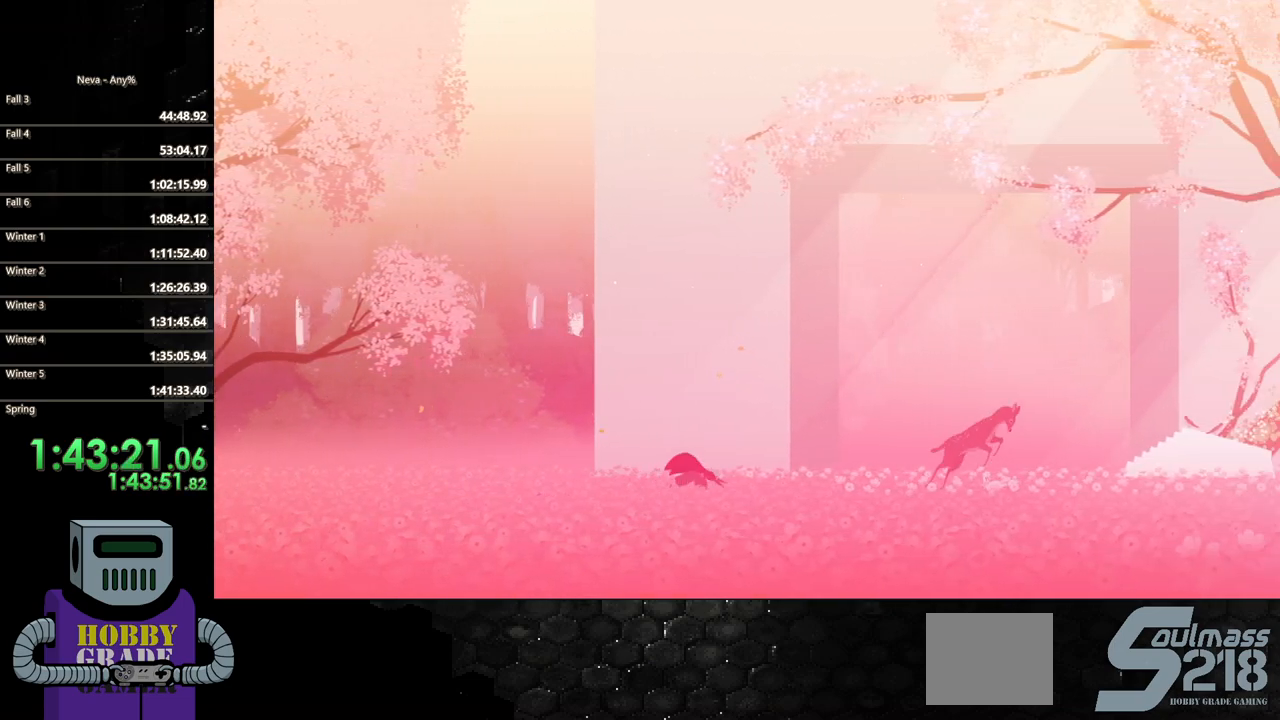
{"buttons": ["CIRCLE", "DPAD_RIGHT"], "events": [[150, "CIRCLE", "up"], [400, "CIRCLE", "down"]]}
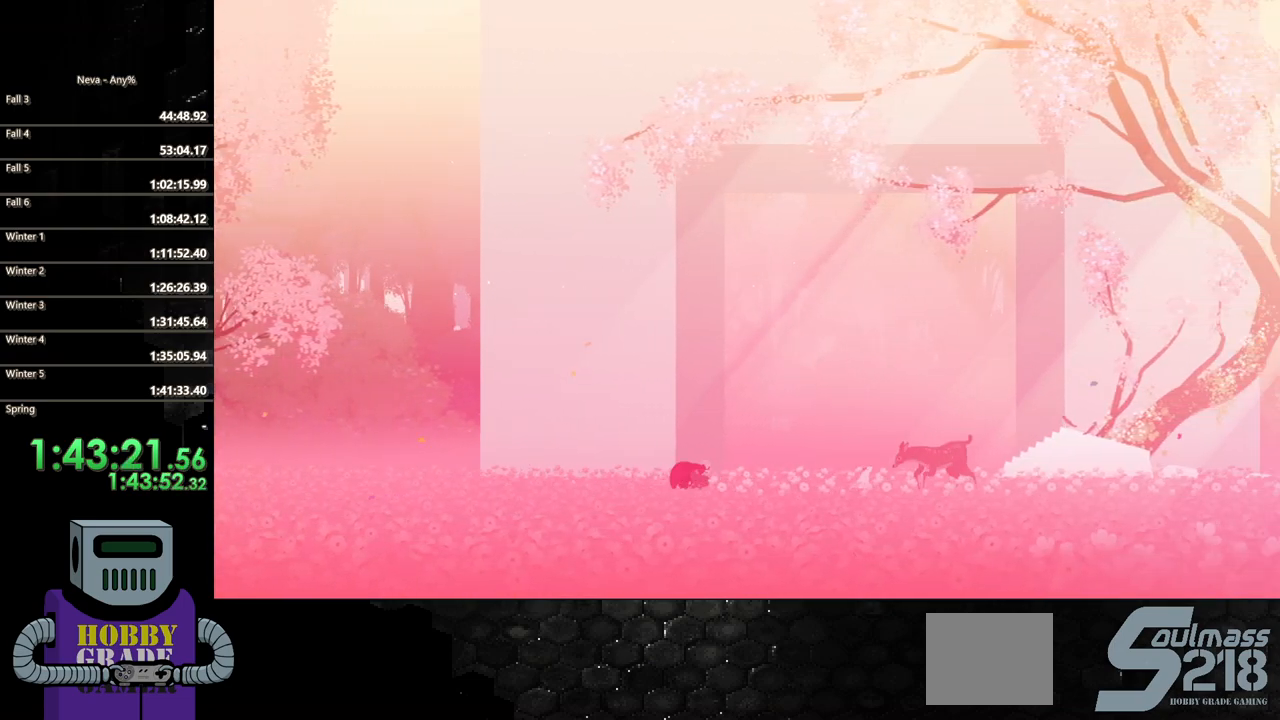
{"buttons": ["CIRCLE", "DPAD_RIGHT"], "events": [[33, "CIRCLE", "up"], [100, "CIRCLE", "down"], [217, "CIRCLE", "up"], [300, "CIRCLE", "down"], [400, "CIRCLE", "up"], [483, "CIRCLE", "down"]]}
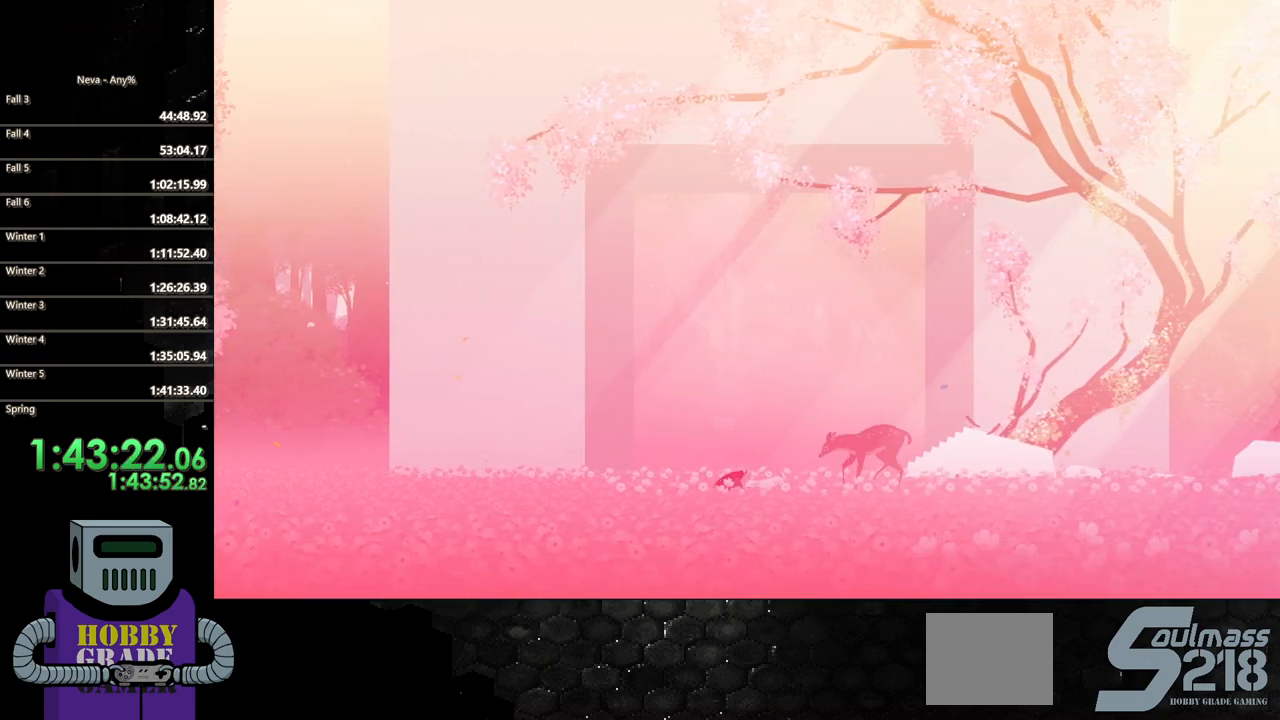
{"buttons": ["DPAD_RIGHT"], "events": [[83, "CIRCLE", "up"], [167, "CIRCLE", "down"], [450, "CIRCLE", "up"]]}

> [Work instruction] From the first line to the last, retype the data exactly, without images.

> [Completed exercise]
{"buttons": ["CIRCLE", "DPAD_RIGHT"], "events": [[150, "CIRCLE", "up"], [400, "CIRCLE", "down"]]}
{"buttons": ["CIRCLE", "DPAD_RIGHT"], "events": [[33, "CIRCLE", "up"], [100, "CIRCLE", "down"], [217, "CIRCLE", "up"], [300, "CIRCLE", "down"], [400, "CIRCLE", "up"], [483, "CIRCLE", "down"]]}
{"buttons": ["DPAD_RIGHT"], "events": [[83, "CIRCLE", "up"], [167, "CIRCLE", "down"], [450, "CIRCLE", "up"]]}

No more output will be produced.